FBI, CISA share guidance for those affected by the Kaseya VSA ransomware attack
The FBI and Cybersecurity & Infrastructure Security Agency July 4 released guidance to respond to the recent supply-chain ransomware attack leveraging a vulnerability in Kaseya VSA software against multiple managed service providers and their customers. Among other actions, CISA and FBI strongly urge affected MSPs and their customers to download the Kaseya VSA detection tool, which analyzes a system and determines whether any indicators of compromise are present; enable and enforce multi-factor authentication on every single account that is under the control of the organization, and — to the maximum extent possible — enable and enforce MFA for customer-facing services; implement allowlisting to limit communication with remote monitoring and management capabilities to known IP address pairs. President Biden has directed the full resources of the government to investigate this incident.

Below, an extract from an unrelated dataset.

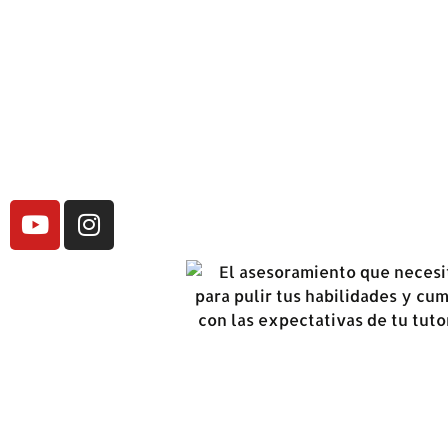
más información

John Riggi, AHA's senior advisor for cybersecurity and risk, said, “This attack once again demonstrates that our cyber adversaries are conducting highly researched and strategic attacks targeting ubiquitous technology service providers that provide broad access to the initial targets and their customer base. It is incumbent upon all of us to implement and maintain risk-based vendor risk management programs, which identify mission critical business associates, their dependencies and any business associate, software or service that has elevated network access and privilege. Implementing the above controls is essential not only to mitigate the Kaseya risk, but also represents best practices to mitigate similar strategic third-party risk as we have seen in the recent SolarWinds, MS print spooler and Exchange compromises."